Published online May 21, 2016. doi: 10.3748/wjg.v22.i19.4750
Peer-review started: November 12, 2015
First decision: February 28, 2016
Revised: February 25, 2016
Accepted: March 14, 2016
Article in press: March 14, 2016
Published online: May 21, 2016
Processing time: 126 Days and 14 Hours
AIM: To compare lymph node dissection results of minimally invasive esophagectomy (MIE) and open surgery for esophageal squamous cell carcinoma.
METHODS: We retrospectively reviewed data from patients who underwent MIE or open surgery for esophageal squamous cell carcinoma from January 2011 to September 2014. Number of lymph nodes resected, positive lymph node (pN+) rate, lymph node sampling (LNS) rate and lymph node metastatic (LNM) rate were evaluated.
RESULTS: Among 447 patients included, 123 underwent MIE and 324 underwent open surgery. The number of lymph nodes resected did not significantly differ between the MIE and open surgery groups (21.1 ± 4.3 vs 20.4 ± 3.8, respectively, P = 0.0944). The pN+ rate of stage T3 esophageal squamous cell carcinoma in the open surgery group was higher than that in the MIE group (16.3% vs 11.4%, P = 0.031), but no differences was observed for stages T1 and T2 esophageal squamous cell carcinoma. The LNS rate at left para-recurrent laryngeal nerve (RLN) site was significantly higher for open surgery than for MIE (80.2% vs 43.9%, P < 0.001), but no differences were noted at other sites. The LNM rate at left para-RLN site in the open surgery group was significantly higher than that in the MIE group, regardless of pathologic T stage.
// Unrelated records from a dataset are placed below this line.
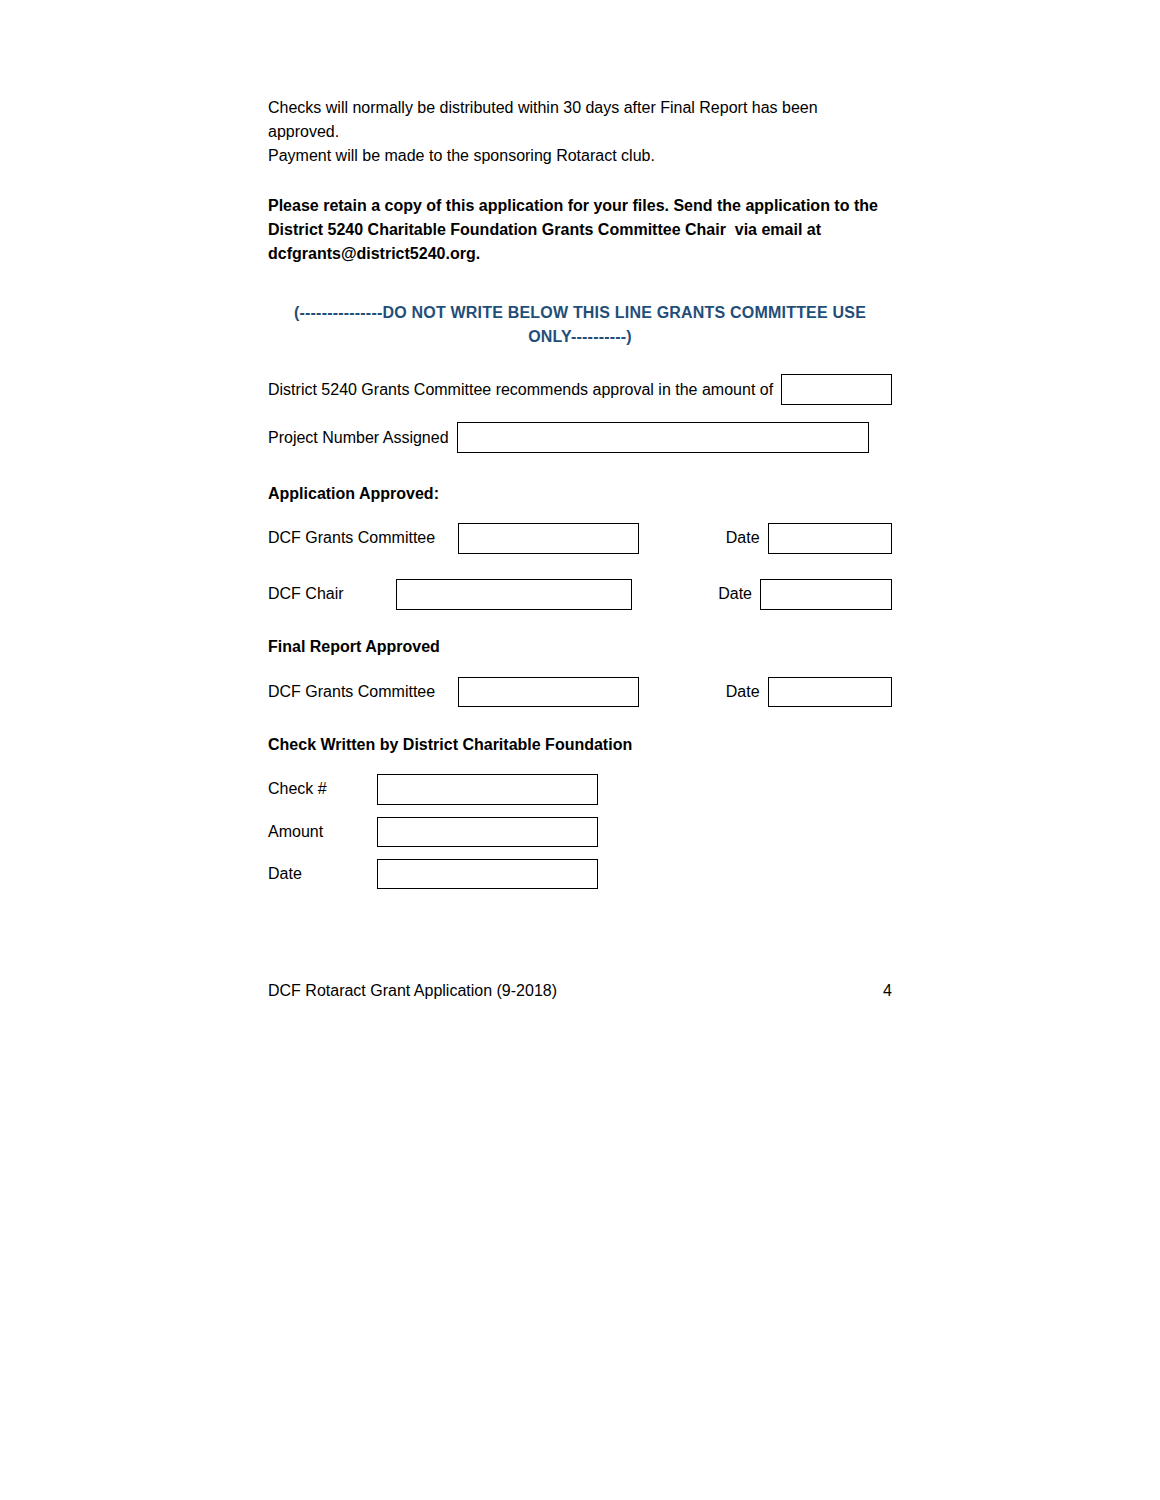Checks will normally be distributed within 30 days after Final Report has been approved.
Payment will be made to the sponsoring Rotaract club.
Please retain a copy of this application for your files. Send the application to the District 5240 Charitable Foundation Grants Committee Chair via email at dcfgrants@district5240.org.
(---------------DO NOT WRITE BELOW THIS LINE GRANTS COMMITTEE USE ONLY----------)
District 5240 Grants Committee recommends approval in the amount of
Project Number Assigned
Application Approved:
DCF Grants Committee Date
DCF Chair Date
Final Report Approved
DCF Grants Committee Date
Check Written by District Charitable Foundation
Check #
Amount
Date
DCF Rotaract Grant Application (9-2018) 4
CONCLUSION: For stages T1 and T2 esophageal squamous cell carcinoma, the lymph node dissection result after MIE was comparable to that achieved by open surgery. However, the efficacy of MIE in lymphadenectomy for stage T3 esophageal squamous cell carcinoma, particularly at left para-RLN site, remains to be improved.
Core tip: Previous studies have not reported in detail whether minimally invasive esophagectomy (MIE) can achieve the same lymph node dissection results as open surgery. In particular for esophageal squamous cell carcinoma, it remains unknown whether MIE can meet the technical requirements for each anatomical site in lymph node dissection from the mediastinum to the upper abdomen. Our study found that for stages T1 and T2 esophageal squamous cell carcinoma, the lymph node dissection result after MIE was comparable with that after open surgery. However, the efficacy of MIE in lymphadenectomy for stage T3 esophageal squamous cell carcinoma, particularly at left para-RLN site, remains to be improved.